Tutti i giorni mi chiedo se mia madre ritornerà a ricordarsi del tutto di me.

È il mio sogno.

«Non hai ancora risposto alla mia domanda, Williams...»

«Vuoi sapere dove siamo?»

«Sì!»

«Questo è il primo appartamento in cui sono stato. E ne sono così tanto affezionato che alla fine non sono più riuscito a lasciarlo andare. Cosa un po' buffa, dato che ho cambiato un sacco di case.» Non lo vedo così amareggiato dall'incidente di Steve e Cameron, e questo mi preoccupa molto.

«Questo cos'ha di speciale?»

«Ci ho vissuto tanto, Erika.»

Erika...

«Spiegami...»

«È qui che ho scoperto di star per diventare papà. È qui che passavo del tempo con mio... padre. È qui che ho conosciuto Ryan. Ed è sempre qui che ho perso tutto.»

«L'appartamento non è tuo, vero?»

Luis posiziona nuovamente il quadro sul muro e si allontana di nuovo.

Si appoggia sulla spalliera del divano, e si accende una sigaretta.

«No, non è mio, piccolina...»

Immagino di capire di chi sia, però non lo dico a voce alta.

«È il mio posto felice.»

E anche se ha appena affermato di aver perso tutto in questa casa, capisco anche perché ne sia così tanto affezionato.

Immagino di capire che Luis non ha più rapporti con suo padre, però... però lo ammira molto.

Ed è orgogliosissimo di portare il suo cognome.

«Perché non lo chiami?»

«Chi?»

«Ryan... non lo vedi da Natale.»

Credo che per il momento abbia bisogno di vederlo.

Penso che Luis sia ancorato a quello che lo ha fatto stare bene.

Lui dice di essere forte mentalmente, ma in realtà sono pronta a scommettere che lui viva nel passato.

«Ryan ha la sua vita, io ho la mia, non siamo più ragazzini.»

«E quindi? È tuo amico, se lo chiami non succede nulla.»

Mi sorride, come se avessi appena detto una cavolata.

«Sei un controsenso, Luis...»

«Che intendi?»

«Hai detto che crescerai un giorno, quindi sei ancora un ragazzino. Ma appena ti dico di chiamare Ryan, rispondi che non lo sei più. Vivi due vite, Williams? Come se vivessi in un mondo fantastico e allo stesso momento in quello reale.»

So di aver ragione, perché lui mi guarda ma non replica.

«Come fai a convincermi sempre su tutto?»

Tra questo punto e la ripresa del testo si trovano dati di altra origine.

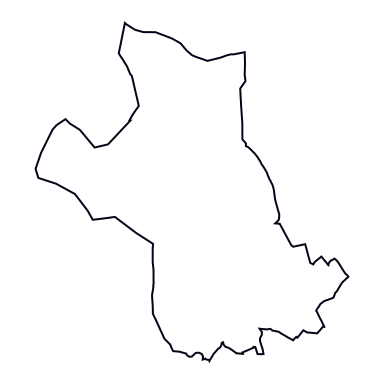 Ikwerre, Rivers, Nigeria (Albers equal-area conic projection)
{"feature_id": "59680162B85189896765318", "entity_name": "Ikwerre", "entity_type": "district", "adm_level": 2, "iso_a3": "NGA", "parent_name": "Nigeria", "parent_adm1": "Rivers", "projection": "albers", "projection_center": [6.95, 5.081], "detail": "fine", "context": "isolated", "style": "outline", "palette": "ink", "viewbox_px": 384, "rotation_deg": 0, "n_neighbors": 0, "source": "geoboundaries", "source_scale": "gbopen_adm2", "svg_char_len": 4371}
<svg xmlns="http://www.w3.org/2000/svg" viewBox="0 0 384 384"><path d="M38.3,177.9L56.0,183.7L74.9,194.0L87.6,210.6L92.8,219.8L107.3,218.0L114.9,216.9L136.3,233.1L153.1,243.9L152.7,248.2L152.7,252.8L152.7,262.3L153.5,269.7L153.6,284.0L153.2,285.5L153.4,287.0L152.0,295.4L152.7,305.4L152.8,309.0L152.9,313.3L152.8,313.6L155.8,319.8L160.7,330.6L164.4,338.7L170.3,344.7L171.8,348.5L173.1,351.1L179.5,351.7L181.9,352.4L186.2,353.6L187.2,355.4L189.3,356.8L191.8,356.6L195.8,352.9L198.7,352.7L201.7,353.9L203.0,356.4L202.7,359.6L203.4,359.4L205.3,358.6L205.6,359.0L206.6,359.6L207.1,359.7L208.3,359.8L208.9,360.0L209.2,360.4L209.4,361.0L210.8,358.6L212.3,356.2L213.1,354.7L213.5,354.1L214.0,353.4L215.0,352.4L215.6,351.6L216.4,350.8L217.3,349.7L217.9,349.0L218.3,348.7L219.1,348.2L219.6,347.9L219.9,347.6L220.4,347.0L220.7,346.5L221.0,345.9L221.3,345.1L221.5,344.5L221.5,344.2L221.5,343.6L221.7,343.2L221.8,343.0L222.2,342.7L222.9,342.2L223.4,343.0L223.2,343.5L223.3,343.9L223.3,344.1L224.5,345.7L225.6,347.0L226.1,347.1L226.3,347.0L229.1,348.1L231.8,349.8L233.1,350.8L234.5,351.8L236.3,353.3L236.5,353.2L237.8,353.3L238.8,353.5L241.1,353.7L242.9,353.8L242.4,352.5L246.9,350.6L249.4,349.5L251.6,348.5L253.7,347.6L253.6,346.9L255.3,347.0L255.8,348.5L256.3,350.1L257.0,352.3L257.5,353.8L257.5,354.0L260.3,354.2L262.4,354.1L263.5,354.0L262.5,348.7L261.5,345.8L261.0,344.2L260.2,341.6L260.0,340.1L260.0,338.6L260.4,337.5L261.3,335.8L261.7,335.0L261.9,334.0L261.9,333.1L261.9,332.5L261.9,331.9L259.6,328.7L263.3,329.1L264.5,329.2L266.0,329.3L266.7,329.4L267.2,329.4L267.4,329.4L268.4,329.1L269.4,328.9L269.9,328.9L270.2,328.9L270.6,329.0L270.8,329.2L271.2,329.5L271.6,329.9L272.1,330.3L272.5,330.5L273.1,330.7L275.0,331.0L275.7,331.2L276.7,331.4L277.7,331.6L278.3,331.7L278.8,331.9L279.8,332.5L280.6,333.1L281.8,333.8L286.7,336.7L287.6,337.3L289.1,338.1L290.3,338.7L291.7,339.5L292.7,340.1L293.3,340.3L293.4,340.2L293.4,339.8L293.5,339.7L294.0,339.2L294.6,338.4L295.4,337.8L295.8,337.6L296.3,336.9L297.4,337.7L302.9,330.9L303.3,330.3L304.9,331.2L306.1,331.8L306.8,332.2L307.2,332.4L307.4,332.5L308.0,332.5L308.8,332.6L310.5,332.7L315.8,333.2L317.0,333.4L317.3,333.3L318.3,332.1L320.7,329.4L322.5,327.2L323.1,326.6L323.3,326.5L323.5,326.5L323.8,326.7L324.1,326.9L324.3,327.0L324.4,326.9L323.8,325.8L323.0,324.2L322.1,322.2L321.0,320.0L319.8,317.8L318.7,315.5L317.7,313.3L316.3,310.8L316.2,310.7L316.3,310.5L316.7,309.7L317.7,308.2L319.2,306.1L320.1,304.4L320.7,303.8L321.4,303.2L322.7,302.2L323.4,301.7L324.0,301.2L325.7,300.5L326.1,300.4L327.3,300.0L328.4,299.6L330.2,298.9L331.1,298.6L332.4,298.1L333.0,297.8L333.6,297.4L333.7,297.1L334.1,296.1L334.5,295.0L334.8,293.9L335.1,293.1L335.5,292.6L336.2,292.0L336.6,291.6L337.0,291.0L338.2,289.0L340.9,284.5L341.1,284.2L341.9,283.0L342.7,282.0L344.2,280.6L344.8,280.1L346.3,278.6L347.2,277.9L347.9,277.2L348.4,276.7L347.5,275.5L345.2,273.4L344.8,272.7L344.0,271.6L343.4,270.7L342.6,269.4L341.7,268.1L341.3,267.4L340.1,265.4L338.9,263.5L338.1,262.1L337.7,261.6L337.4,261.4L336.9,260.9L336.6,260.5L335.4,259.2L334.6,258.6L332.9,259.6L332.3,260.0L332.1,260.1L331.2,260.4L330.8,260.6L330.6,260.8L330.1,261.3L329.3,262.4L328.6,263.7L328.5,264.0L328.4,265.1L328.1,264.9L326.3,262.5L323.5,259.2L321.4,256.6L317.3,259.9L314.8,261.9L313.3,264.4L311.9,263.7L310.2,262.8L305.2,244.2L293.3,246.7L292.3,246.1L291.0,244.7L279.7,223.7L278.9,223.7L275.2,223.4L277.8,220.9L278.8,219.7L279.2,217.1L279.2,214.1L276.1,203.4L275.0,198.7L274.0,190.9L273.4,187.9L272.3,184.4L271.0,182.2L270.5,180.9L269.4,179.1L267.6,174.8L267.0,172.8L263.6,167.0L261.6,164.3L260.2,161.3L257.5,157.1L254.3,153.0L252.8,151.7L251.0,149.7L248.0,147.0L245.9,146.1L245.9,144.7L245.9,143.2L245.3,142.6L242.4,139.4L242.3,122.7L241.7,114.4L241.1,105.3L240.2,88.6L245.5,81.0L244.7,75.0L245.0,63.2L244.7,52.2L240.0,53.1L236.2,53.9L233.1,54.4L231.5,54.3L230.9,54.3L228.7,54.9L226.0,55.6L223.7,56.5L220.3,57.7L207.4,60.9L201.6,58.8L198.6,57.8L195.7,56.8L191.9,55.1L186.6,50.5L184.4,47.9L180.6,43.4L172.0,38.5L155.5,32.2L143.4,32.1L141.2,31.5L137.9,30.6L134.9,29.7L132.2,28.0L126.5,24.4L124.9,23.0L118.8,53.3L119.8,55.1L123.3,60.4L126.9,66.2L130.2,74.0L131.9,76.1L138.8,105.9L132.9,114.3L129.5,120.3L130.4,120.5L108.0,144.4L94.6,147.5L79.9,129.9L74.7,126.6L69.9,123.6L65.5,119.1L56.5,125.2L52.5,129.7L41.0,153.0L35.6,168.9L38.3,177.9Z" fill="none" stroke="#020617" stroke-width="2"/></svg>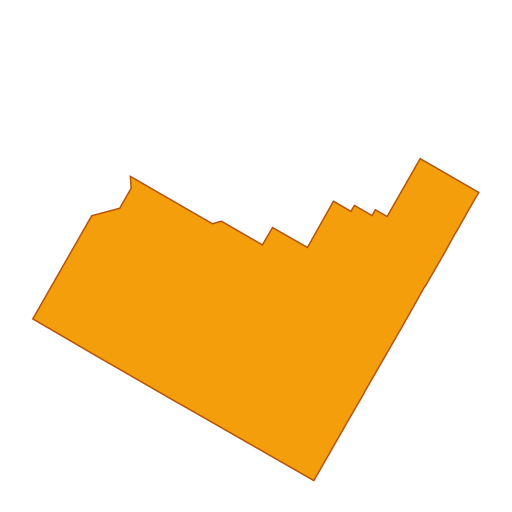 Walthall, Mississippi, United States of America, rotated 300°
{"feature_id": "52423323B48551637922403", "entity_name": "Walthall", "entity_type": "district", "adm_level": 2, "iso_a3": "USA", "parent_name": "United States of America", "parent_adm1": "Mississippi", "projection": "robinson", "projection_center": [-90.045, 31.176], "detail": "fine", "context": "isolated", "style": "filled", "palette": "amber", "viewbox_px": 512, "rotation_deg": 300, "n_neighbors": 0, "source": "geoboundaries", "source_scale": "gbopen_adm2", "svg_char_len": 666}
<svg xmlns="http://www.w3.org/2000/svg" viewBox="0 0 512 512"><g transform="rotate(300 256 256)"><path d="M262.1,107.4L252.3,114.0L229.2,114.1L208.7,93.6L102.8,94.1L89.9,94.1L89.6,167.4L89.6,175.3L89.7,256.0L89.9,282.5L90.4,418.4L141.4,418.2L164.7,418.1L165.0,418.1L190.8,418.2L193.1,418.0L254.0,417.9L270.6,417.9L276.4,417.8L289.6,417.7L313.0,417.4L315.1,417.7L350.9,417.7L354.0,417.7L374.1,417.2L377.9,417.4L405.9,417.1L422.4,417.1L422.4,349.5L355.7,349.8L355.7,336.2L349.0,336.3L349.0,315.9L342.1,315.9L342.2,295.7L289.1,296.3L288.9,256.1L268.8,256.0L268.8,208.6L262.1,202.1L262.1,166.9L262.1,107.4Z" fill="#f59e0b" stroke="#b45309" stroke-width="1.5"/></g></svg>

Si avvicina, e stavolta sono io a far combaciare i nostri corpi.

Porto le mie mani su i suoi capelli, e lo stringo assaporandone tutto il profumo e la tonicità del suo corpo.

Ammirando la sua bellezza, e gli occhi del bambino perso che raffigura la fotografia.

Sono uguali, come ho fatto a non riconoscerlo subito?

«Luis...»

«Erika...»

«Io voglio che tu ceda.» Mi esce dalla bocca in modo naturale.

Perché è quello che voglio, lo voglio veramente.

Voglio sentirlo, e non dimenticare più che esiste un uomo che porta il suo nome e che ha cercato in tutti i modi di farmi impazzire.

«Non adesso, adesso è presto, troppo presto...»

Rimango delusa, ma non gli dico più niente.

Perché so che non avrebbe alcun senso.

Spazio autrice:

E niente, la storia continua a evolversi.

Sono davvero felice di come sta uscendo.

Come con l'Angelo e il Diavolo, sta venendo come ce l'avevo in testa.